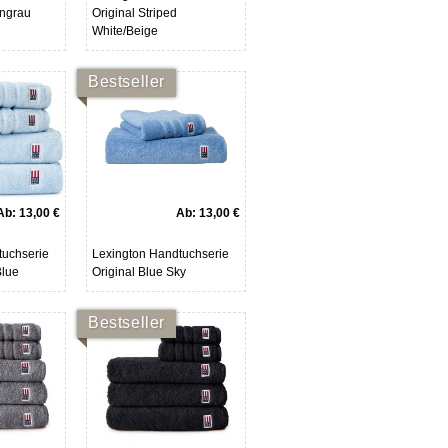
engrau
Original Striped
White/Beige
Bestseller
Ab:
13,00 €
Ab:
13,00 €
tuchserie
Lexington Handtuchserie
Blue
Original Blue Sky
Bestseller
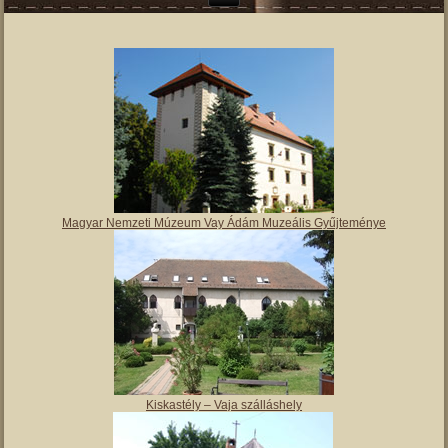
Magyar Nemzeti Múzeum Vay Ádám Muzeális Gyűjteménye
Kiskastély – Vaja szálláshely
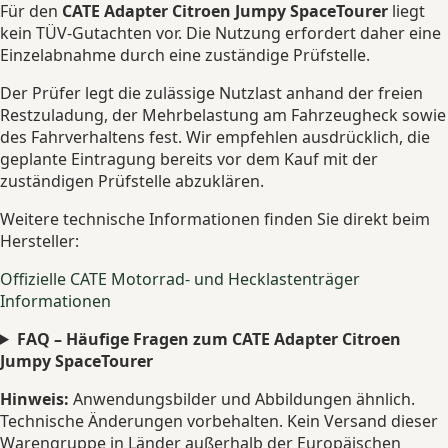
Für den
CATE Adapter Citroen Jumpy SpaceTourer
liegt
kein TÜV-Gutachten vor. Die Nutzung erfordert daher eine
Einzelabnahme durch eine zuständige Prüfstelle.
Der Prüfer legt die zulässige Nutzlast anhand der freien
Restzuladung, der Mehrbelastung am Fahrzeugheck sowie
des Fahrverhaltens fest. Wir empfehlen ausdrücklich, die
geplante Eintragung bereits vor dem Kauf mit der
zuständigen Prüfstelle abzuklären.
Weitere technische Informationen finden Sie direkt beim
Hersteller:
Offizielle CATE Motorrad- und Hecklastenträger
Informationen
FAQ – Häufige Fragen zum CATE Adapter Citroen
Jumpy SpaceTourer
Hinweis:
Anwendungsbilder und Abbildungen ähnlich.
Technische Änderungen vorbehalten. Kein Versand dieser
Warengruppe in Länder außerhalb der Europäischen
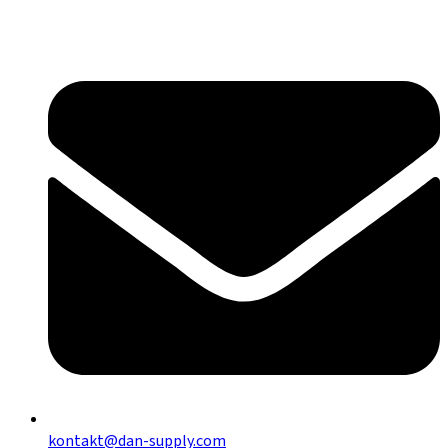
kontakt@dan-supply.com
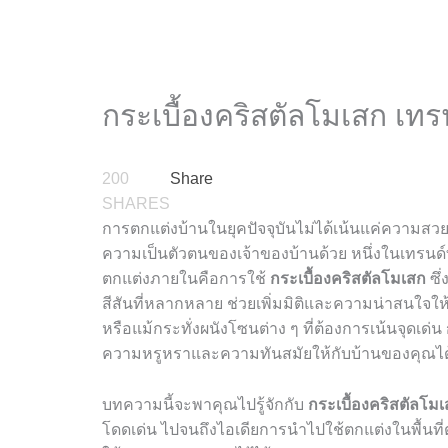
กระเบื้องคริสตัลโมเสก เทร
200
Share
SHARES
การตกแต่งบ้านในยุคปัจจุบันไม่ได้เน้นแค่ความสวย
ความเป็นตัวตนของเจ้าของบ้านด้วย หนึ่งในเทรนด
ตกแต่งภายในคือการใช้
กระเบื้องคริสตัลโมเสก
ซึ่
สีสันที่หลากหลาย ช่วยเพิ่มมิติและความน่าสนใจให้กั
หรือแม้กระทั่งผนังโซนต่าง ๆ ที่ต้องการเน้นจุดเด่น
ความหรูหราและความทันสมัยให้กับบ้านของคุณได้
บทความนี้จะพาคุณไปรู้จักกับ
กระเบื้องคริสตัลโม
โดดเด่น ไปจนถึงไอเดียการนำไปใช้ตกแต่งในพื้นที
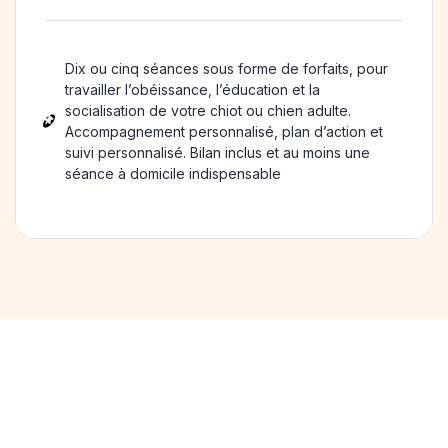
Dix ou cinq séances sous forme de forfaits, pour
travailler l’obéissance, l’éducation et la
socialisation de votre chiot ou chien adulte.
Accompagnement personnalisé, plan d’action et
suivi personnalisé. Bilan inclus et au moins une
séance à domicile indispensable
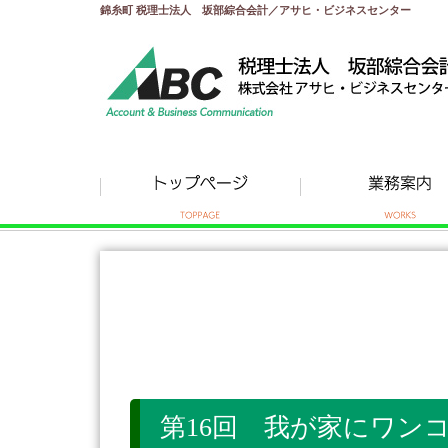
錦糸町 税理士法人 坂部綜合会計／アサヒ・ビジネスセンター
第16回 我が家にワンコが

What this task involves —
Rewrite the part of the records that opens with the line containing "Dix ou cinq" and closes with the end of the records, putting "chaton" in place of "chiot" and changing nothing else. Leave the pictures out of your answer.

Result of this task —
Dix ou cinq séances sous forme de forfaits, pour
travailler l’obéissance, l’éducation et la
socialisation de votre chaton ou chien adulte.
Accompagnement personnalisé, plan d’action et
suivi personnalisé. Bilan inclus et au moins une
séance à domicile indispensable
錦糸町 税理士法人 坂部綜合会計／アサヒ・ビジネスセンター
第16回 我が家にワンコが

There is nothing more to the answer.